Smith also suggested deferring a pay raise might have been more proper.
In contrast, Horcher has said the raise was warranted based on Sfondilis' responsibilities and leadership.
Horcher praised Sfondilis' performance, saying he regularly works on village business after regular business hours and on weekends.
Despite his efforts, Sfondilis was the second-lowest paid manager in the Wheeling area before the raise, Horcher said. Even with the raise, he said, Sfondilis "could easily make more" in a different town.
But Horcher credited Sfondilis for having a lot of pride in the Wheeling community.
Horcher also noted Sfondilis has an institutional knowledge that can't be easily replaced -- especially during a pandemic and at that salary.

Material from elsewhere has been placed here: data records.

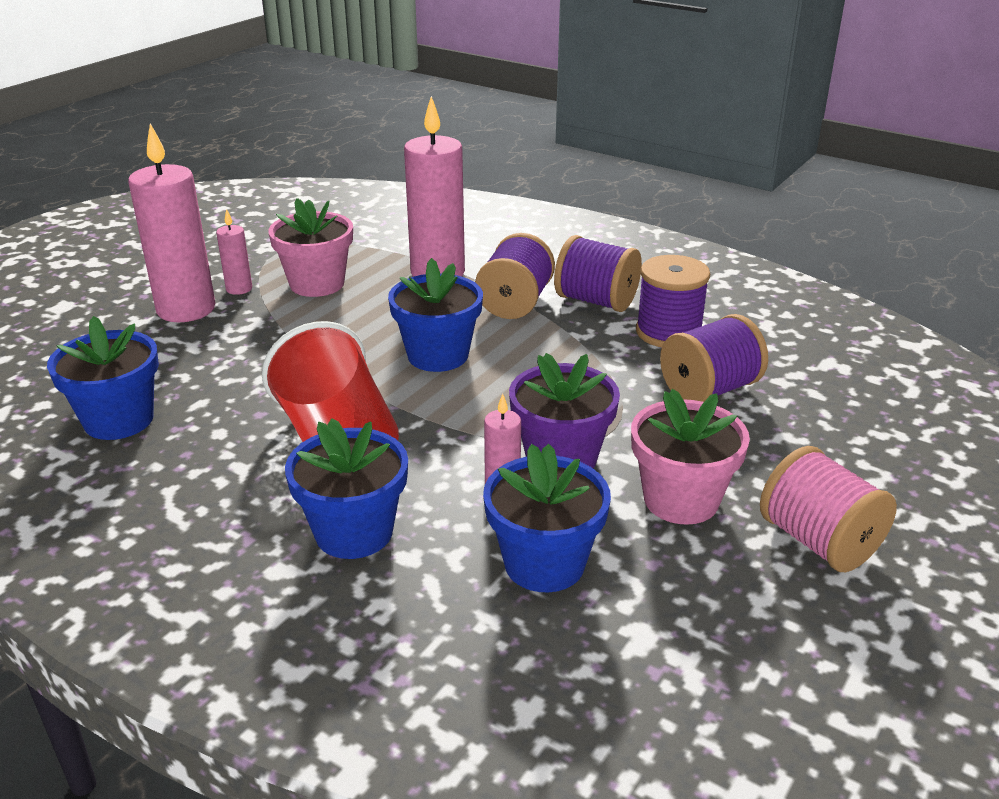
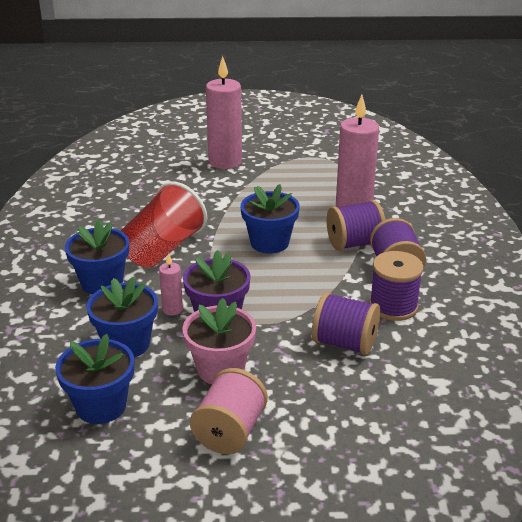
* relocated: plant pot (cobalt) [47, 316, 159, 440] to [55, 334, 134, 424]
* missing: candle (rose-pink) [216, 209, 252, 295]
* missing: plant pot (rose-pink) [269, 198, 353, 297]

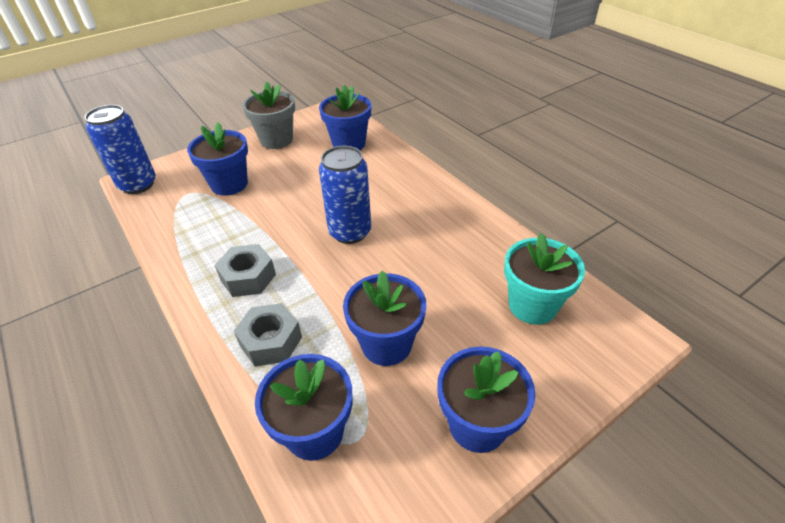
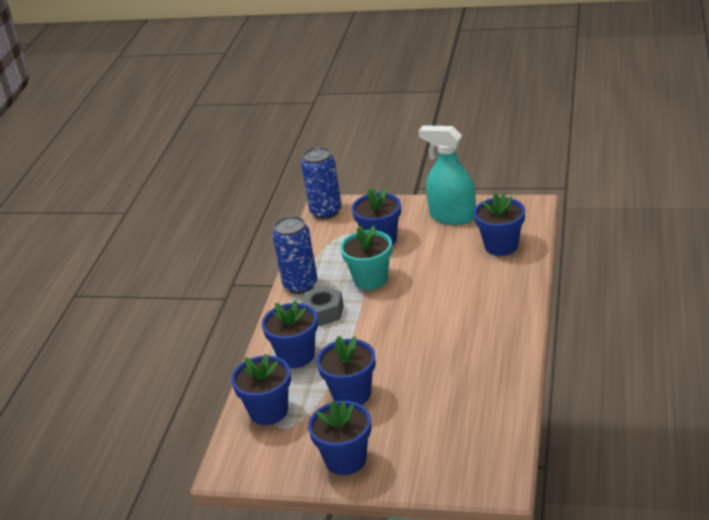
* exchanged: hex nut (grey) [234, 303, 302, 366] to plant pot (cobalt) [262, 300, 318, 368]
* exchanged: plant pot (grey) [242, 82, 295, 149] to sprayer (teal) [419, 125, 476, 225]
* relocated: tin (cobalt) [319, 146, 371, 244] to [273, 216, 317, 294]
* relocated: plant pot (teal) [504, 233, 585, 325] to [340, 226, 392, 290]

"The raise that he got was called for," said Horcher, a florist with the Wheeling business that bears his family's name. "And it probably should've been more."
As for the public perception of a 7% salary increase during a recession, Horcher said officials weighed that concern.
"And think about that," Horcher said. "Should we pay the guy what he's worth in spite of how it's going to look? That's a very political viewpoint.
"I suppose a good politician would have said, 'Nah, this is an election year. Let's not do that,'" Horcher continued. "So maybe I'm just a bad politician. Whatever."